FRC publishes review findings on companies viability and going concern disclosures

News types: Corporate Reports, Policies and Responsibilities, Publications, Statements

Published: 22 September 2021

The Financial Reporting Council (FRC) has today published the findings of its review of companies’ viability and going concern disclosures which found there were several areas where viability and going concern reporting could be improved.

Clear and comprehensive disclosures on these matters are particularly important given the backdrop of the Covid-19 pandemic which caused greater uncertainty for some companies.  Uncertainties that impact viability or going concern should be clearly explained to stakeholders.

In particular, the review found that:

  • the disclosure of inputs and assumptions used in forecast scenarios to support the viability and going concern assessments often lacked sufficient qualitative and quantitative detail; and
  • in some cases, there was evidence to indicate that significant judgements may have been applied in determining whether a company was a going concern or whether this was subject to material uncertainty, but these judgements were not identified or explained.

As well as making improvements in these areas the FRC encourages companies to extend the period over which they assess their viability and provide longer term information where possible. Companies should also maintain a focus on providing more informative company specific disclosure which is clear and concise and avoids unnecessary clutter.

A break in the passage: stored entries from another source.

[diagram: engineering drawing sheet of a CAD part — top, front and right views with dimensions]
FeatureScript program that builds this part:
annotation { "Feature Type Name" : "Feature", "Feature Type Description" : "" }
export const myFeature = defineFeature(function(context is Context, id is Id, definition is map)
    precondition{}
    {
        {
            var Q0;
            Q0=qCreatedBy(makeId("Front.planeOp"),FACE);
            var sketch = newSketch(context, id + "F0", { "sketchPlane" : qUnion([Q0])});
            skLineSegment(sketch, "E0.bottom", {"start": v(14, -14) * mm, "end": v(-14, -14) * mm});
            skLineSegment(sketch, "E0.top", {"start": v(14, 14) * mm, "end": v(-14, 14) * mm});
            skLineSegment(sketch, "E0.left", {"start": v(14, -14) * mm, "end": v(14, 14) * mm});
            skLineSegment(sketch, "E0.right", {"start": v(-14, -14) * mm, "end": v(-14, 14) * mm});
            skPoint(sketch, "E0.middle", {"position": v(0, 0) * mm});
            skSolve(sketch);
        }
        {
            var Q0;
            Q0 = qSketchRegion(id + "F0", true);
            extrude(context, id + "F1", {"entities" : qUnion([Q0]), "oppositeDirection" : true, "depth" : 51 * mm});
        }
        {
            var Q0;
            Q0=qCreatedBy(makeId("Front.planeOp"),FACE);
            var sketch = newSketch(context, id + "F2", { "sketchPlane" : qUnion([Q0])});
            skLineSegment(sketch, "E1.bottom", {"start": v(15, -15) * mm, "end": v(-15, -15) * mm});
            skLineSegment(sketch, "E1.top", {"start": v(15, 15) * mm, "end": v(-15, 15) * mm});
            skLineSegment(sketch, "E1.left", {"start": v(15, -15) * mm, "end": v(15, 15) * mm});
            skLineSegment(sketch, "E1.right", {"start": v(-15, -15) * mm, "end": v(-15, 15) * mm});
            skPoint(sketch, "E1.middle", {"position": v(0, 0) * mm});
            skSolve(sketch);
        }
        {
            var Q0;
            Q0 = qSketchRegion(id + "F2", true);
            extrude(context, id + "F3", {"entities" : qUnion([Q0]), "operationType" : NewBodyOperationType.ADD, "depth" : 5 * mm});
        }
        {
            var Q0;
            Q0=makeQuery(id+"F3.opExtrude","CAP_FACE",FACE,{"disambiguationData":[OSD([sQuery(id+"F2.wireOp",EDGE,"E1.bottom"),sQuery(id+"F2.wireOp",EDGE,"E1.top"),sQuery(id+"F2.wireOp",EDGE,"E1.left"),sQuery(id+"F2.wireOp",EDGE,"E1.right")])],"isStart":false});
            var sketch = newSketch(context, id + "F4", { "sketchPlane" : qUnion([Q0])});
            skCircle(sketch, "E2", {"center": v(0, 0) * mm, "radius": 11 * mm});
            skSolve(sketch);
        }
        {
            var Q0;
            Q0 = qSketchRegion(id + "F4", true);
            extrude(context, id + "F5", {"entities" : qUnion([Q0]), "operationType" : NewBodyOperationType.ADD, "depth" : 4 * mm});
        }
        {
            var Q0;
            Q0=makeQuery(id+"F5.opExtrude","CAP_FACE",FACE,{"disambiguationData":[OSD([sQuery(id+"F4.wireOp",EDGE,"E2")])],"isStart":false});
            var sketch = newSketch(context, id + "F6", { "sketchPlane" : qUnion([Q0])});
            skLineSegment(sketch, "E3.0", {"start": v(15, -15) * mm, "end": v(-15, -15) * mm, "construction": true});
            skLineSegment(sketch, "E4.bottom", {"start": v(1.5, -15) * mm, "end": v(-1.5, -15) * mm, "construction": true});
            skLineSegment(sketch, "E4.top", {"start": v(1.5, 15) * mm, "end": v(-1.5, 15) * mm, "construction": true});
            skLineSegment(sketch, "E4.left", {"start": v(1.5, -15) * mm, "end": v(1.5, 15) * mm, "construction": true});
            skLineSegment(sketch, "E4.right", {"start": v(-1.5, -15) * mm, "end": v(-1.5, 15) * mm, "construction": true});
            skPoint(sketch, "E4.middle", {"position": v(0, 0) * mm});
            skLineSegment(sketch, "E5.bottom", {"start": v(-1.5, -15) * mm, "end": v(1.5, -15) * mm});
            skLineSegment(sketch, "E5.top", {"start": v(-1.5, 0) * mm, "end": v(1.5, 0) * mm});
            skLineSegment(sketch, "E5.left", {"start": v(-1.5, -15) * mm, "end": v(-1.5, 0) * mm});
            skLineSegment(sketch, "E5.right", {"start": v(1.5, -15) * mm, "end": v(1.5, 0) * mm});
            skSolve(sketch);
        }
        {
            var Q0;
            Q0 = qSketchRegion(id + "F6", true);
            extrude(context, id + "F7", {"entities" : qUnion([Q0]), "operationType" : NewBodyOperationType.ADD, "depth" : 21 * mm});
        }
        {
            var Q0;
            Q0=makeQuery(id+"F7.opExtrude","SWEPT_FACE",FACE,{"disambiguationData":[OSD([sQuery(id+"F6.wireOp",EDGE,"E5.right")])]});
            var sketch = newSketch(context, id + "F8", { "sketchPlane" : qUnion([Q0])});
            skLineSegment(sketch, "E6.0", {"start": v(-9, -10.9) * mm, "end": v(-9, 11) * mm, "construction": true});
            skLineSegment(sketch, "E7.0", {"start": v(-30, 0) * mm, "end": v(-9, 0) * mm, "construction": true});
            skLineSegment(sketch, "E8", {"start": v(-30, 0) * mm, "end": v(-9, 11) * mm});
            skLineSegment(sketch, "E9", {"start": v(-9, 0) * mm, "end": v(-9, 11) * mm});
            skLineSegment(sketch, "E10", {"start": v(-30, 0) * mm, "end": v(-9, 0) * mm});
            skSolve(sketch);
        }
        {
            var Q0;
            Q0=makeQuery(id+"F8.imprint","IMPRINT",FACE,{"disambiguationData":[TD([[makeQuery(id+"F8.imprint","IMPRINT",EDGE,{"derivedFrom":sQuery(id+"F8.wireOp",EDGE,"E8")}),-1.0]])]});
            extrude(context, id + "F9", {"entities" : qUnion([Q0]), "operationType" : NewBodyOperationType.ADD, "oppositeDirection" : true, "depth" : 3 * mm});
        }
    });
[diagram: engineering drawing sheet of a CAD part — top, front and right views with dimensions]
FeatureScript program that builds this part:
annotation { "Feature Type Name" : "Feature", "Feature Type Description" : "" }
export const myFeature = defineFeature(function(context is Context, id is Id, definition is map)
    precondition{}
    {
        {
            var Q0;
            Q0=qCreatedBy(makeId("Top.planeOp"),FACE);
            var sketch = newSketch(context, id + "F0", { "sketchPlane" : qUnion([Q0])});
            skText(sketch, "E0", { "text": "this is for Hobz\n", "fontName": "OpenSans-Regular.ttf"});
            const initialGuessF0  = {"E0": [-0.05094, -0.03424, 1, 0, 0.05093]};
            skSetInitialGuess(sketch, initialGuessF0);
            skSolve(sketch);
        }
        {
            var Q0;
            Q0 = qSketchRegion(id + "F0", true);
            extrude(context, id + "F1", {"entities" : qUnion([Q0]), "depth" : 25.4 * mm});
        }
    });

The FRC’s Executive Director of Regulatory Standards, Mark Babington said:

“High-quality viability and going concern disclosures are vital for investors and other users of accounts to help them make informed decisions about a company’s liquidity, solvency and longer-term viability. This is particularly important during times of uncertainty and economic volatility. 

Companies should carefully consider the review findings with a view to improving their viability and going concern disclosures in their upcoming annual reports and accounts.”